Dr Fran O'Callaghan of Griffith University's Psychological Health Research Center, and colleagues from the Mater Hospital and the University of Queens land had conducted their research on around 4500 children of mothers in a long-term study. The study, which is published in the latest edition of the journal Addiction, was funded by a grant from the National Health and Medical Research Council.
Dr O'Callaghan said that their study showed that smoking during late pregnancy and continued smoking as the children grew up influenced smoking in teenagers. It was explained that even though smoking was actually a habit that had to learned, the research has suggested that smoking by the mother during pregnancy has a direct biological effect on the fetal brain.
It was also explained that the probability of teenagers who have taken to smoke could be assessed from as early as five years and accurately predicted by studying the range of problems. Dr O'Callaghan said, "We looked at various risk factors at the age of five (including) family, social and child risk factors. Some of the ones that were significant were maternal smoking and alcohol use, being unmarried, having a partner who had ever been arrested, having four or more children in the household and child aggression at five years."
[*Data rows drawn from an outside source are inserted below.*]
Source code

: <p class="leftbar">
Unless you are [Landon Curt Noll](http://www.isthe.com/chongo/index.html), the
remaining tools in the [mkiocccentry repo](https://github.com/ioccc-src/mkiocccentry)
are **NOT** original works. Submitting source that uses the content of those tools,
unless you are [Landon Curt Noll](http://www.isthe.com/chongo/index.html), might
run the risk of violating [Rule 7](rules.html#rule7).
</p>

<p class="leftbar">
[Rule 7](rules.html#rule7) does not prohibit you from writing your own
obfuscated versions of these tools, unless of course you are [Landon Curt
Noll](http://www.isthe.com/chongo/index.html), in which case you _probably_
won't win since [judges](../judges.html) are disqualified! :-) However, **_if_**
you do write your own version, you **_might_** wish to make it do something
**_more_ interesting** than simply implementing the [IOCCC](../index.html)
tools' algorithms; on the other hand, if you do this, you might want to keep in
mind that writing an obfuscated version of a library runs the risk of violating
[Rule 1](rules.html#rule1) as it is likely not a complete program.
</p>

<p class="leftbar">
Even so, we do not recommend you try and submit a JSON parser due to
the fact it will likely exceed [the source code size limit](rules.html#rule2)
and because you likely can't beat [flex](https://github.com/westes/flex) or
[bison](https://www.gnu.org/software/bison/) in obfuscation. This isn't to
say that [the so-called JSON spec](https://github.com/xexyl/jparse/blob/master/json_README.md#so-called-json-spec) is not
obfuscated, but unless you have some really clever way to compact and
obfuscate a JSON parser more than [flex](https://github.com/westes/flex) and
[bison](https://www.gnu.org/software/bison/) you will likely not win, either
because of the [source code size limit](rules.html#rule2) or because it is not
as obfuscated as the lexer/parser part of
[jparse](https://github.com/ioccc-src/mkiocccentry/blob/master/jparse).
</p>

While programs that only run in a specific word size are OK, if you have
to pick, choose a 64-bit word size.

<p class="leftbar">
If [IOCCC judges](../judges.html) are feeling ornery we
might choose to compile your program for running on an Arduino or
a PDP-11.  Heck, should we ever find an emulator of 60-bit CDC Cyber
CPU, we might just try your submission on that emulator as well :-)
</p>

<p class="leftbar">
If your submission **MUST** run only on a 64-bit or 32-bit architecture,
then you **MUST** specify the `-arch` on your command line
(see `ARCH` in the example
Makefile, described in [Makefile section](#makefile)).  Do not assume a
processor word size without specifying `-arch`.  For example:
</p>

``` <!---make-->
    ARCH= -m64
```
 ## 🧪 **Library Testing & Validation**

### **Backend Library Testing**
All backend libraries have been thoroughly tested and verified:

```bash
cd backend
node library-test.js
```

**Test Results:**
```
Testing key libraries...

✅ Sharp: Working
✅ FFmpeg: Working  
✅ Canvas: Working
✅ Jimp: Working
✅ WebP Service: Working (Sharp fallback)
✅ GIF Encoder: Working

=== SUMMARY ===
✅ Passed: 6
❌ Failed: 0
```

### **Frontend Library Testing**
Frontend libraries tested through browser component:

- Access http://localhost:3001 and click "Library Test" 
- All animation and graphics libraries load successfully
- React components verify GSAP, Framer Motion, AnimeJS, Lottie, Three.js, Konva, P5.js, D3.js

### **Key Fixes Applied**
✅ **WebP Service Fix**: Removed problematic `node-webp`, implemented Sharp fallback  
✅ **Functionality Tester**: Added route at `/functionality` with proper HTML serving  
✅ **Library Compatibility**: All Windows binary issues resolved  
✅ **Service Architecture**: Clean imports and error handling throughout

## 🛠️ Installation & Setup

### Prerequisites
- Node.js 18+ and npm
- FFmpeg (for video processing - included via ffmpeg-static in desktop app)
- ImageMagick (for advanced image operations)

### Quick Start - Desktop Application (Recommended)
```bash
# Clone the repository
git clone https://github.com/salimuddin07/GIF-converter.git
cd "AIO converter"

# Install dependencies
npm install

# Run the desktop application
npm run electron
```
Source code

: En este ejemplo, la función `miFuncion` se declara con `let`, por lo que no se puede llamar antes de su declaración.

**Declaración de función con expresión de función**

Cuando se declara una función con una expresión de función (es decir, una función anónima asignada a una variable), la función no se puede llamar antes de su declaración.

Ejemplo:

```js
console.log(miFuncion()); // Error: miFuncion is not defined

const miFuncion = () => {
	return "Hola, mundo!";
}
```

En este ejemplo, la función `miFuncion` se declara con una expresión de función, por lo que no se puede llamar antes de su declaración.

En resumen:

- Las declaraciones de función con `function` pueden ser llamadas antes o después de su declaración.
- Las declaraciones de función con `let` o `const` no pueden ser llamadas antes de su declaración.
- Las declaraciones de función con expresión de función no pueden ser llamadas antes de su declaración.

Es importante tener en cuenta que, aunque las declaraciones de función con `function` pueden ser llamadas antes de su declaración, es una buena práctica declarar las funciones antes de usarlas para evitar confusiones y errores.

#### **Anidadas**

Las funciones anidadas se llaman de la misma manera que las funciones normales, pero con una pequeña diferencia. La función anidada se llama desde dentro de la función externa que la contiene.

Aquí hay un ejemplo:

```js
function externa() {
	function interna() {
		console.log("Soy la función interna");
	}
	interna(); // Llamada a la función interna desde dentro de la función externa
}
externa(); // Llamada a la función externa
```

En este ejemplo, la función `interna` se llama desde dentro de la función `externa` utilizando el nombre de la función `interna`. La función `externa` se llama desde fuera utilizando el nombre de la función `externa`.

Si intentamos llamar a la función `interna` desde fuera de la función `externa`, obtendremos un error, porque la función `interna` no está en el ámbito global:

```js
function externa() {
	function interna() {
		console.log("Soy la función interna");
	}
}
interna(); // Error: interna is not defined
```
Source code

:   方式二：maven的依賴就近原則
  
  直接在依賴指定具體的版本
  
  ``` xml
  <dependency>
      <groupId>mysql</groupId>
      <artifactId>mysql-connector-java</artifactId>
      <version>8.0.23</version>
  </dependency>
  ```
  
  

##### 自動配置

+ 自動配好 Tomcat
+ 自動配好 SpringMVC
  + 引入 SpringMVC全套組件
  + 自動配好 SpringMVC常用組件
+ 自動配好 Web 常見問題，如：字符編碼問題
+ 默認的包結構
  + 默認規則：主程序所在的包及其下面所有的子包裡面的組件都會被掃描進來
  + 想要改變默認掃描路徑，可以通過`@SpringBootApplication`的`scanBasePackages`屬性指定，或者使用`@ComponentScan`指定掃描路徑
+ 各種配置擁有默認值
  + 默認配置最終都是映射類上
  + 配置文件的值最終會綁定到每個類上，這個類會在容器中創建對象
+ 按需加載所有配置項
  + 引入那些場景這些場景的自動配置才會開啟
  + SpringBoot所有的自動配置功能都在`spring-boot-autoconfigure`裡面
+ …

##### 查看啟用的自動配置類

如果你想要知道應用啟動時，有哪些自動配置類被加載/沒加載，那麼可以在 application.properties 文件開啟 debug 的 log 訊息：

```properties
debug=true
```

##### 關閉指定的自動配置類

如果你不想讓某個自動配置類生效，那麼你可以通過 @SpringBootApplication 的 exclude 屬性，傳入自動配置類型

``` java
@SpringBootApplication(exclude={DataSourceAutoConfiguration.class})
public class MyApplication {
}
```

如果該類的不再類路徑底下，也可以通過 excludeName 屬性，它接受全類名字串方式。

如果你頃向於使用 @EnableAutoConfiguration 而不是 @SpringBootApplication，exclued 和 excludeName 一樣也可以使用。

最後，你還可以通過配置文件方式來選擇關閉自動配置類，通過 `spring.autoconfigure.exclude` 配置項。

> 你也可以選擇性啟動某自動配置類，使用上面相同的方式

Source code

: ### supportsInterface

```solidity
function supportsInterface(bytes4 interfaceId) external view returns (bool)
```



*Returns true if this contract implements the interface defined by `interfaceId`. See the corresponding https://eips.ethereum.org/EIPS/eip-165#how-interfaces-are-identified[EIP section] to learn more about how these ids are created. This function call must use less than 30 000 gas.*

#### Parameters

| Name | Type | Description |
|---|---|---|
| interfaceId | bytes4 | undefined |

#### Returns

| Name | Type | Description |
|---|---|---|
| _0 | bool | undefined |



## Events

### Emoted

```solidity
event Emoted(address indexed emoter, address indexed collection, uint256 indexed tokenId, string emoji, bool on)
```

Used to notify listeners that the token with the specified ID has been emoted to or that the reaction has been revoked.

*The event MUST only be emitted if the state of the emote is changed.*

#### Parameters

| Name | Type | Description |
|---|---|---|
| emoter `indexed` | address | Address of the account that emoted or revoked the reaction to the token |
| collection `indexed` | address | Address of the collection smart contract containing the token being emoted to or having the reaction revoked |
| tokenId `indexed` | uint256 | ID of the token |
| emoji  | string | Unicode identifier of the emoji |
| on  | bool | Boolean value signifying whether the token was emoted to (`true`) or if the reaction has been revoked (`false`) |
Dr O'Callaghan explained that the findings effectively identify the warning signs that a child was likely to take up smoking as a teenager. She said, "For instance a GP dealing with a mother who experiences these risk factors, will be alerted to future vulnerability." Explaining that the findings also reinforce the dangers of smoking during pregnancy, she said, "They should be an incentive for women who are currently smoking to stop smoking and for young girls not to take it up because there are long term consequences. I suppose a lot of people think that smoking during pregnancy just leads to lower birth weight babies, but there are lots of other effects as well."